May 10, 2004 - Sale 2006

Sale 2006 - Lot 98

Price Realized: $ 575
?Final Price Realized includes Buyer’s Premium added to Hammer Price
Estimate: $ 400 - $ 600
CHARLES COINER (1911-1985) GIVE IT YOUR BEST! 1942.
20x28 inches. U. S. Government Printing Office.
Condition B+: sharp vertical and horizontal folds; creases in image.
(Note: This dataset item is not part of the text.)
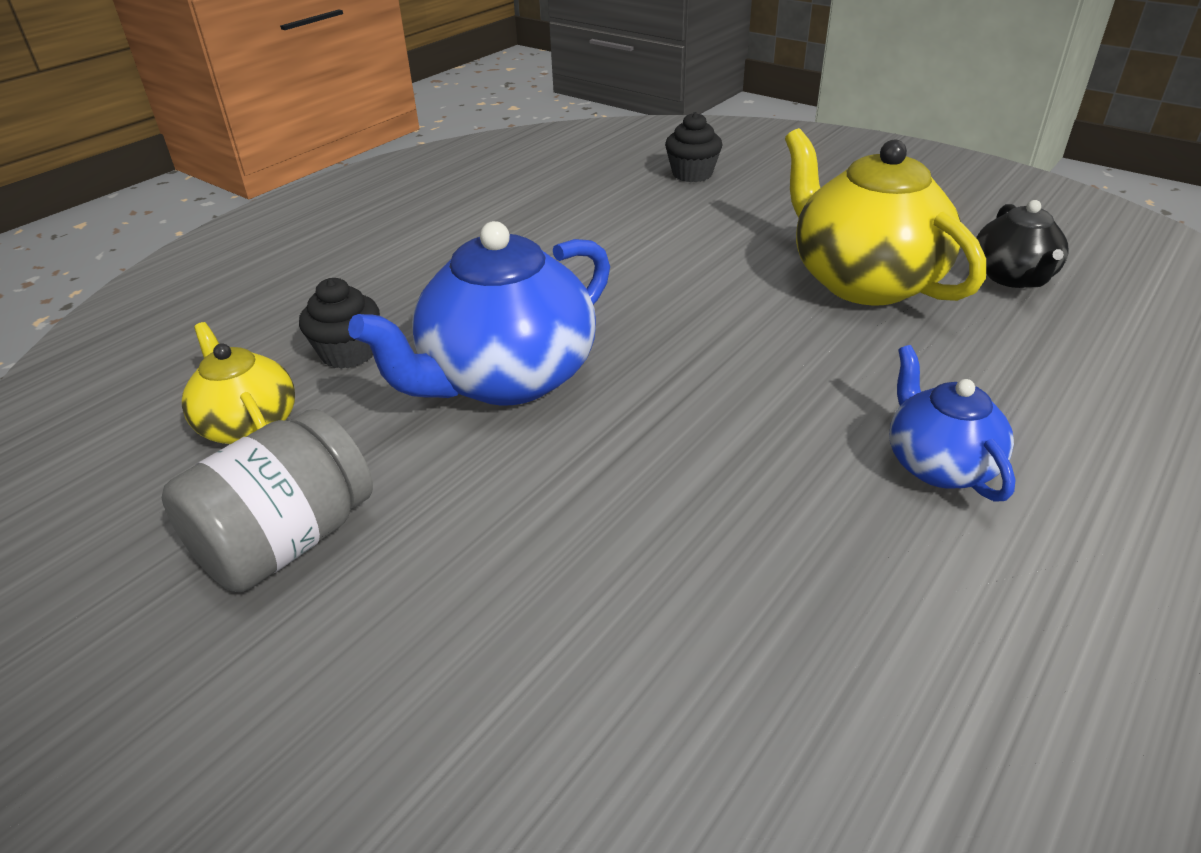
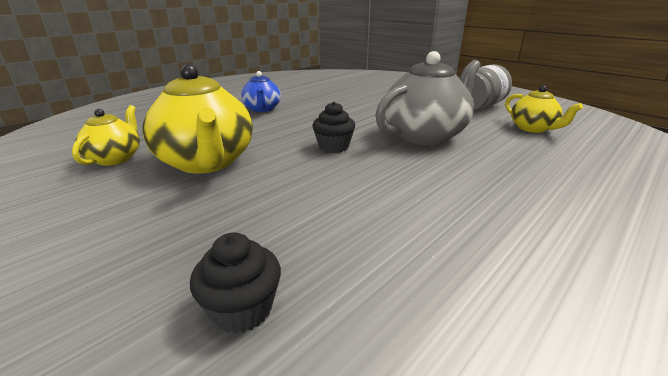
camera: 175 degrees left, 10 degrees down
(348, 353) = (518, 148): black cupcake -> black cupcake (333, 147)
(506, 378) = (425, 135): blue teapot -> grey teapot
(1012, 277) = (115, 158): black teapot -> yellow teapot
Coiner learned his craft during a six year stint at an advertising agency in Chicago. From there, in 1924, he moved to Philadelphia where he joined the Art Department at N. W. Ayer. He was a young, dashing figure in the advertising world and he gained national recognition with the logo he designed for the N. R. A. He became a key figure in the modern approach to advertising during the late 1930s when he worked with the C. C. A. campaigns, for which he was allowed to hire all of the avant-garde talents that he wanted. During the Second World War he was appointed as a consultant to the office of Emergency Management, through which position he continued hiring top graphic designers to design propaganda aimed at the war industries (one of the artists' he employed was Jean Carlu, who turned out his memorable Production poster). He designed several posters himself, including this powerful, simple and efficient image of the Stars and Stripes in their red, white and blue splendor. Powerful in its simple and bold presentation, by some accounts a forerunner of the series of paintings by Jasper Johns. "The best American designs utilize the vernacular tradition, the style of the carnival or the parade" (Judd p. 38). This is the smaller version. Word & Image p. 91, Berman 43, Design for Victory p. 13, Posters for Victory p. 10, Judd 2.12.